WEST HOLLYWOOD, Calif. It was tough to quantify the effects or success of the boycott. Business was slow along Santa Monica Boulevard in West Hollywood, and some restaurant owners and employees say the lack of business was probably linked to the movement.

"Our customer[s] are 99 percent are gay, and we like them to come over here and eat. If they don't come, we have no business," said Emmik Gonzalez from Greenwich Village Café.

"It's been slow like that for the last couple of months. It's because of all these things going on in the country. But right now, I don't even see the people in the street," said Kate Poukarova.

A handful of UCLA students gathered for a brief rally on campus. They were all members of By Any Means Necessary, a humanitarian group calling for equal rights for all minorities.

"We don't see how there could ever be any civil rights for any group if there isn't civil rights for every group," said Shanta Driver, who was part of the humanitarian group.

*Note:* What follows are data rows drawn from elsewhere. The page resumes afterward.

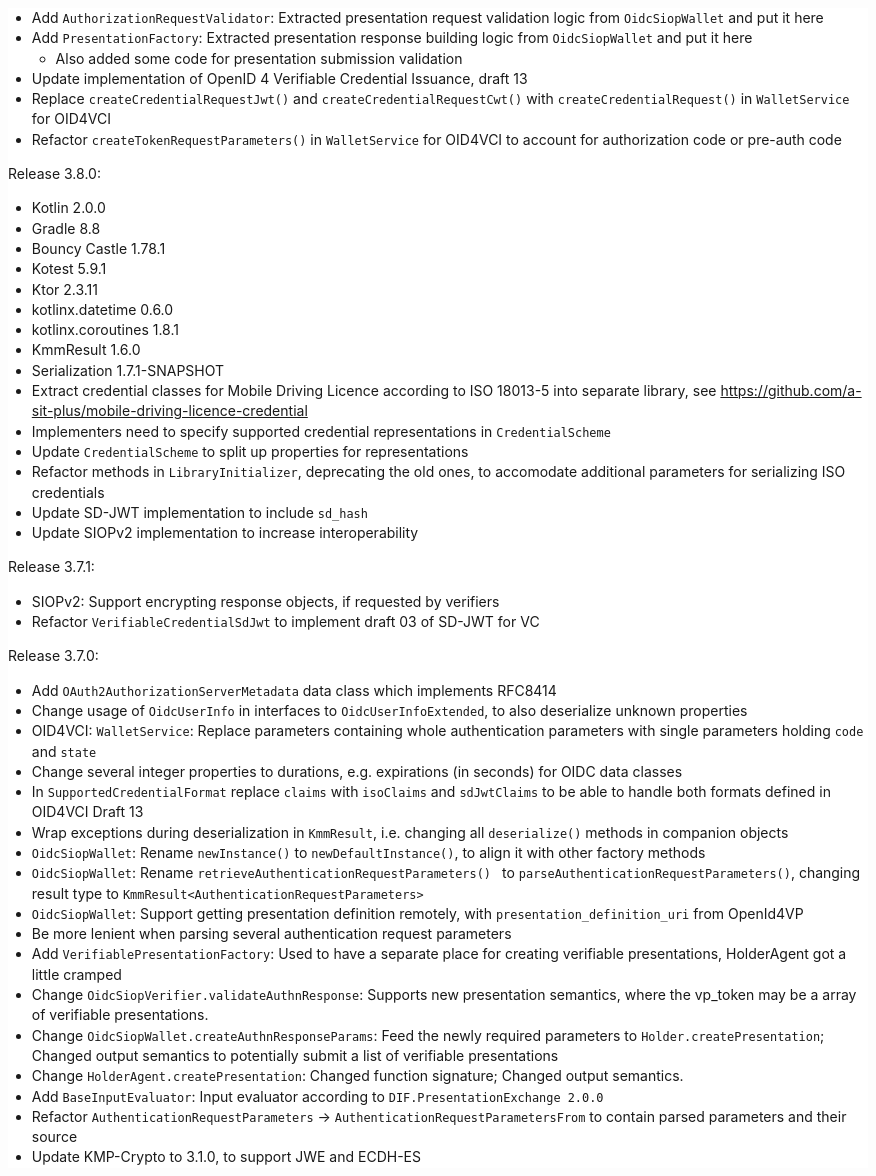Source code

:  - Add `AuthorizationRequestValidator`: Extracted presentation request validation logic from `OidcSiopWallet` and put it here
 - Add `PresentationFactory`: Extracted presentation response building logic from `OidcSiopWallet` and put it here
   - Also added some code for presentation submission validation
 - Update implementation of OpenID 4 Verifiable Credential Issuance, draft 13
 - Replace `createCredentialRequestJwt()` and `createCredentialRequestCwt()` with `createCredentialRequest()` in `WalletService` for OID4VCI
 - Refactor `createTokenRequestParameters()` in `WalletService` for OID4VCI to account for authorization code or pre-auth code

Release 3.8.0:
 - Kotlin 2.0.0
 - Gradle 8.8
 - Bouncy Castle 1.78.1
 - Kotest 5.9.1
 - Ktor 2.3.11
 - kotlinx.datetime 0.6.0
 - kotlinx.coroutines 1.8.1
 - KmmResult 1.6.0
 - Serialization 1.7.1-SNAPSHOT
 - Extract credential classes for Mobile Driving Licence according to ISO 18013-5 into separate library, see <https://github.com/a-sit-plus/mobile-driving-licence-credential>
 - Implementers need to specify supported credential representations in `CredentialScheme`
 - Update `CredentialScheme` to split up properties for representations
 - Refactor methods in `LibraryInitializer`, deprecating the old ones, to accomodate additional parameters for serializing ISO credentials
 - Update SD-JWT implementation to include `sd_hash`
 - Update SIOPv2 implementation to increase interoperability

Release 3.7.1:
 - SIOPv2: Support encrypting response objects, if requested by verifiers
 - Refactor `VerifiableCredentialSdJwt` to implement draft 03 of SD-JWT for VC

Release 3.7.0:
 - Add `OAuth2AuthorizationServerMetadata` data class which implements RFC8414
 - Change usage of `OidcUserInfo` in interfaces to `OidcUserInfoExtended`, to also deserialize unknown properties
 - OID4VCI: `WalletService`: Replace parameters containing whole authentication parameters with single parameters holding `code` and `state`
 - Change several integer properties to durations, e.g. expirations (in seconds) for OIDC data classes
 - In `SupportedCredentialFormat` replace `claims` with `isoClaims` and `sdJwtClaims` to be able to handle both formats defined in OID4VCI Draft 13
 - Wrap exceptions during deserialization in `KmmResult`, i.e. changing all `deserialize()` methods in companion objects
 - `OidcSiopWallet`: Rename `newInstance()` to `newDefaultInstance()`, to align it with other factory methods
 - `OidcSiopWallet`: Rename `retrieveAuthenticationRequestParameters() ` to `parseAuthenticationRequestParameters()`, changing result type to `KmmResult<AuthenticationRequestParameters>`
 - `OidcSiopWallet`: Support getting presentation definition remotely, with `presentation_definition_uri` from OpenId4VP
 - Be more lenient when parsing several authentication request parameters
- Add `VerifiablePresentationFactory`: Used to have a separate place for creating verifiable presentations, HolderAgent got a little cramped
- Change `OidcSiopVerifier.validateAuthnResponse`: Supports new presentation semantics, where the vp_token may be a array of verifiable presentations.
- Change `OidcSiopWallet.createAuthnResponseParams`: Feed the newly required parameters to `Holder.createPresentation`; Changed output semantics to potentially submit a list of verifiable presentations
- Change `HolderAgent.createPresentation`: Changed function signature; Changed output semantics.
- Add `BaseInputEvaluator`: Input evaluator according to `DIF.PresentationExchange 2.0.0`
 - Refactor `AuthenticationRequestParameters` → `AuthenticationRequestParametersFrom` to contain parsed parameters and their source
 - Update KMP-Crypto to 3.1.0, to support JWE and ECDH-ES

Organizers had encouraged gays and lesbians to skip work on Wednesday by "calling in gay", urging them to boycot spending and to volunteer instead. Although that may not have been what large numbers of people did on Wednesday, it didn't seem to bother organizers. They say the message was the most important thing.

"750,000 people have visited the site. 250,000 people have said that they will volunteer and participate today. And, 20,000 people have posted comments on the site, which is part of the democratic process that we relish," said David Craig, 'A Day Without a Gay' organizer.

Another group supporting 'A Day Without a Gay' held a rally on Wednesday night in West Hollywood to cap the boycott.